Tuesday, May 23, 2006

Poem for Tuesday


A Boat Is a Lever
By Ralph Burns


    --after Simone Weil

After my student went to the doctor to
Check out the rash speckling his
Right hand and found out he had
Leukemia, that the cancer had spread
Into his lungs, then where did he go?
I've called his number several times.
Flat-bottom boats light in water.
Brown brack and mud smell,
Stumps like chewed-off candles,
Cypress knees, knock and small
Talk floating over water, a motor
Chuffing off, a small blue cloud of excess
Gasoline spreads an ugly
Rainbow on tan water. Every
Thing rests on its proposition
Including smooth isobars along the bay.
Since collective thought cannot exist
As thought it passes into things.
Chemo takes a few gray hairs. Mustard
Cruises the bloodstream under a blizzard
Of white cells. Subdued by the arbitrary,
Suspended, the one in the boat still needs
To row it -- to direct the muscles, to
Maintain equilibrium with air
And water. If water is waveless
Then the boat reads by leading marks.
There is nothing more beautiful
Than a boat.

--------


Weird Monday. Younger son's school had no electricity in the morning, they sent an e-mail to parents in case people were trying to call the school and unable to get through, promised to bring in bag lunches if they couldn't serve the school lunches, I stayed home in case they decided to shut the building but they got power back a little after eleven. Older son went to the health room with an upset stomach and called to ask to be picked up from the bus stop after deciding he could make it through the school day, then announced that it was from the pulled pork sandwich he had yesterday because he is convinced that hamburgers and indeed all beef upsets his stomach...I haven't eaten beef or pork in many years and find it interesting that he is turning against it even though he likes it. He was all right by the time he had to go to fencing this evening.

Trek news today was Alexander Siddig joining a production of the Nativity with Shohreh Aghdashloo and Keisha Castle-Hughes, meaning that the main cast is more Muslim than Christian, which pleases me for some reason (Castle-Hughes is playing the Virgin Mary as an impoverished 15-year-old), and Jeri Ryan and James Woods hyping their new show Shark which is co-executive produced by a guy I went to elementary school with. At night I had loads of laundry to fold so we watched War of the Worlds, which was on Cinemax, as none of us had seen it. I had relatively low expectations and I must say that the film lived down to them.

War of the Worlds won't make my top 20 Spielberg list and may actually finish second-to-last, because I don't think I could dislike a Spielberg movie more than Hook. (I haven't seen Munich yet but am willing to bet I will think it's a better film.) It isn't just Tom Cruise, who gives a decent performance given the screenplay (though I thought he was better in Spielberg's Minority Report).

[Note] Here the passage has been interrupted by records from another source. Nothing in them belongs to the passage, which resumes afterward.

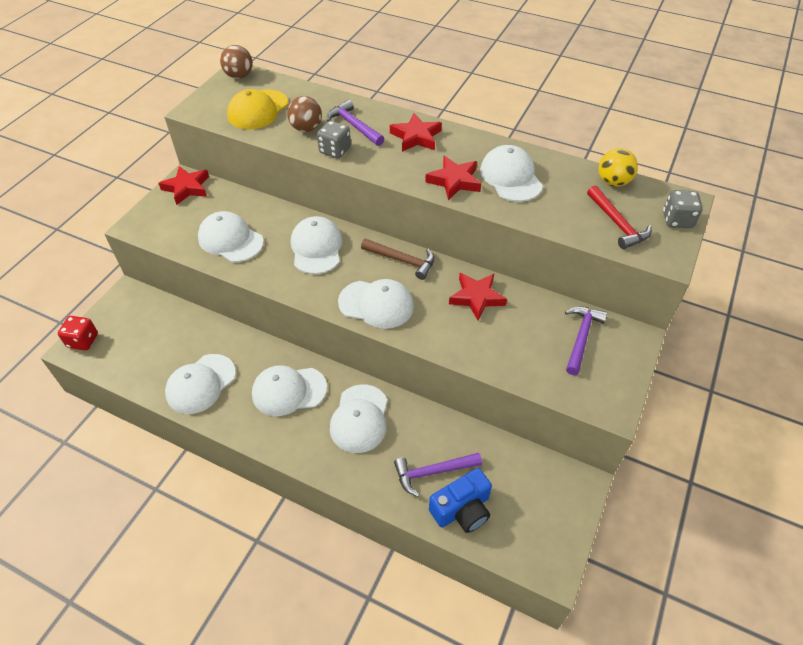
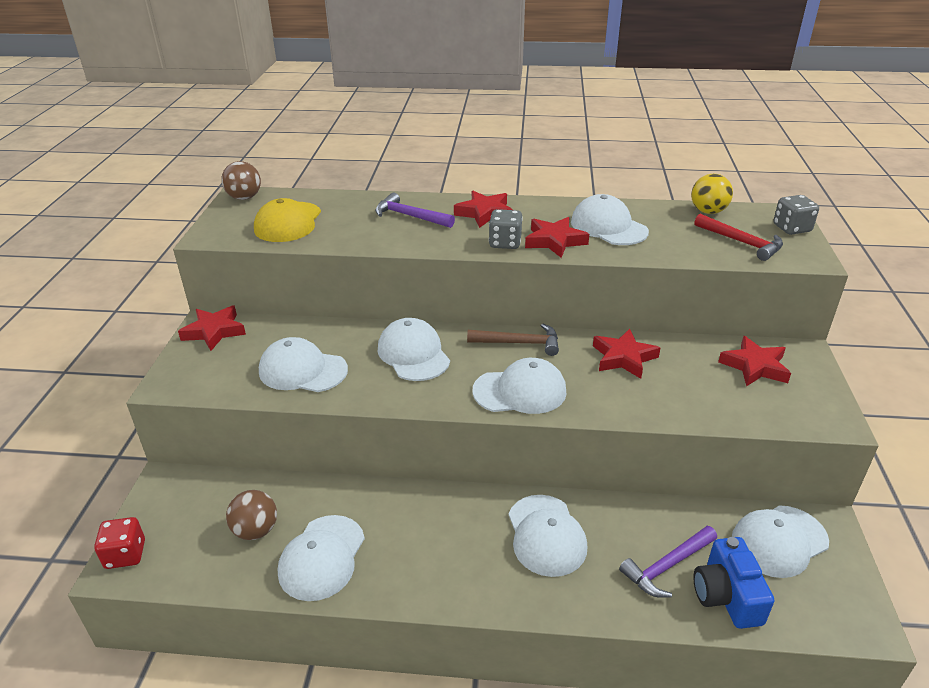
camera: 20 degrees left, 15 degrees down
white cap [252,365,327,416] -> white cap moved to [732,505,829,578]
brown ball [287,96,322,132] -> brown ball moved to [226,490,277,540]
grey dice [317,121,351,158] -> grey dice moved to [489,209,523,249]
blue camera [429,468,492,533] -> blue camera turned 135 degrees clockwise [693,537,774,629]
purple hammer [565,306,608,375] -> red star [718,336,791,387]

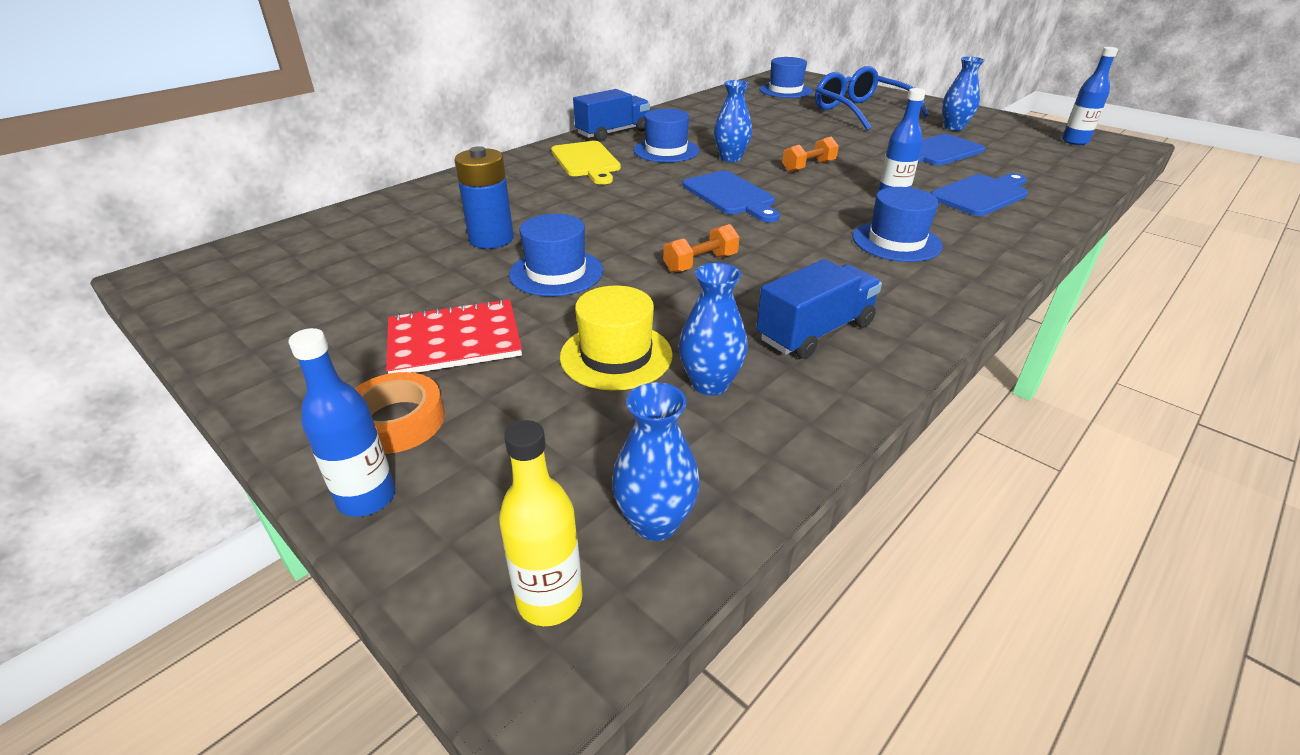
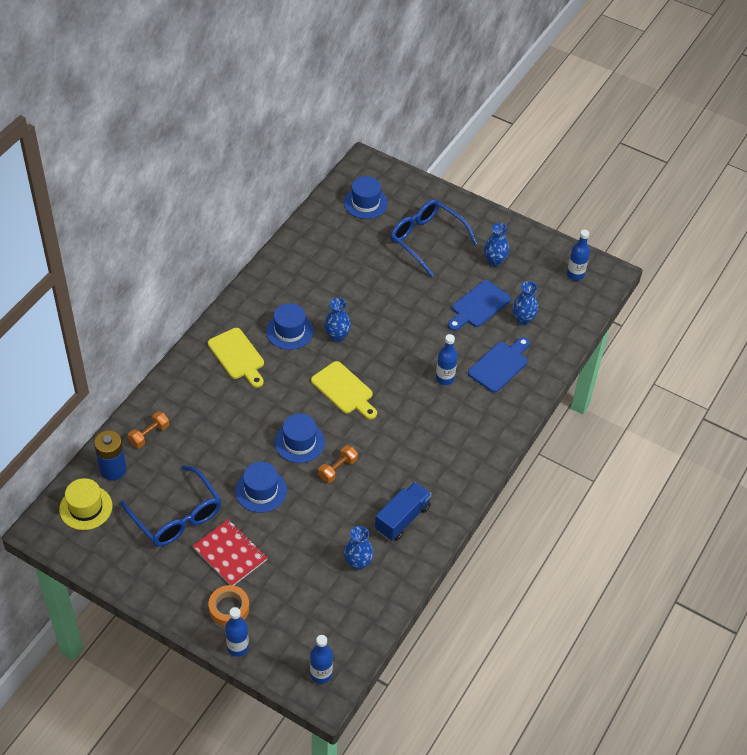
camera: 15 degrees left, 15 degrees up
red notebook [386,298,522,374] -> red notebook turned 75 degrees clockwise [193,519,267,586]
blue battery [454,146,514,249] -> blue battery moved to [94,430,126,480]
yellow bottle [499,420,582,626] -> blue bottle [310,635,333,684]
yellow hat [560,285,673,391] -> yellow hat moved to [59,478,112,530]
blue truck [573,89,650,141] -> none
blue vase [612,382,700,541] -> blue vase moved to [512,281,538,325]
blue cutting board [682,171,780,223] -> yellow cutting board [311,361,377,419]
orange dumbbell [782,137,839,172] -> orange dumbbell moved to [128,411,169,448]
blue hat [853,187,943,262] -> blue hat moved to [275,413,325,463]
none -> blue glasses [120,465,221,546]

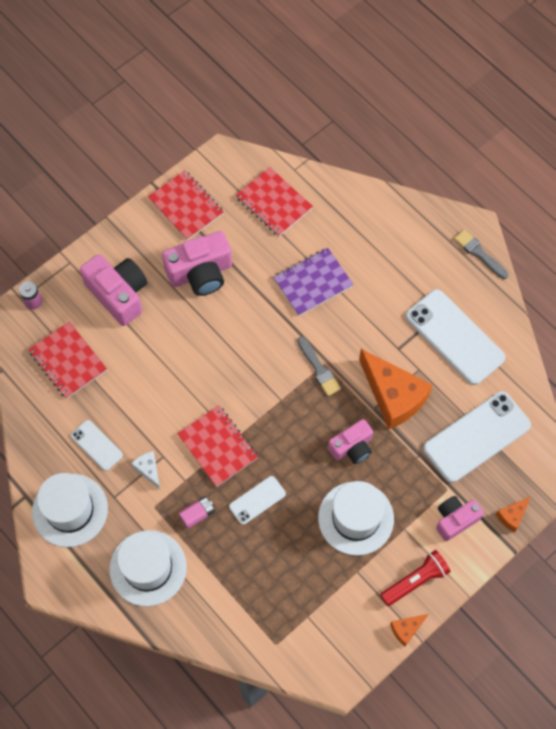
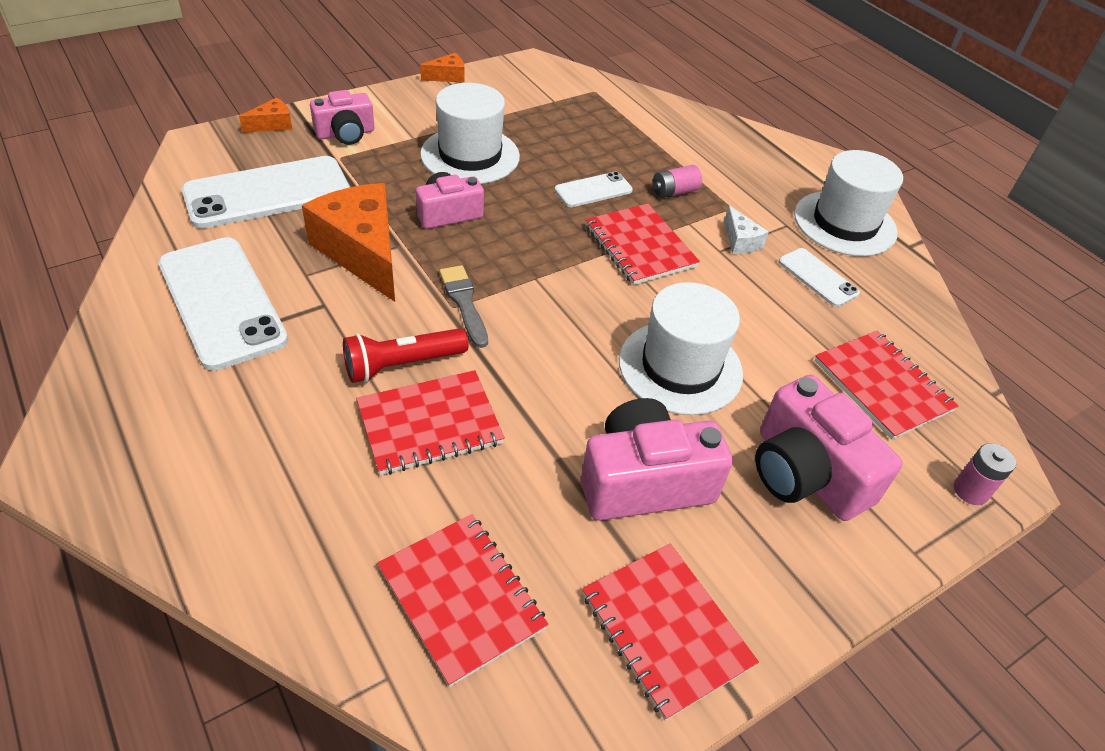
camera: 175 degrees left, 20 degrees down
white hat [109,530,187,607] -> white hat moved to [619,282,743,415]
purple notebook [273,248,354,316] -> red notebook [356,370,505,475]
red flashlight [380,550,451,606] -> red flashlight moved to [343,328,469,383]
grey brush [454,230,509,279] -> none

It's that the 9/11 visual analogies didn't really work for me and I couldn't really figure out a point to such a film if not that, the paranoia, the losing-everything terror; it didn't do simple us-them hatemongering because a lot of the humans behaved almost as badly as the aliens, but it's still pretty dark and cynical -- there were an awful lot of 9/11 stories about people helping and saving total strangers.


Arlington House, the home Confederate General Robert E. Lee shared with his wife Mary Custis who had inherited it as a relative of George Washington, in whose honor it was built.


Lee wrote his resignation letter from the US army here before the Civil War.


His family lost the property during the war, when it was used as a site from which to fortify Washington, DC defenses.


Lee and Custis' son was later paid for the property, which was already being used as a military cemetery.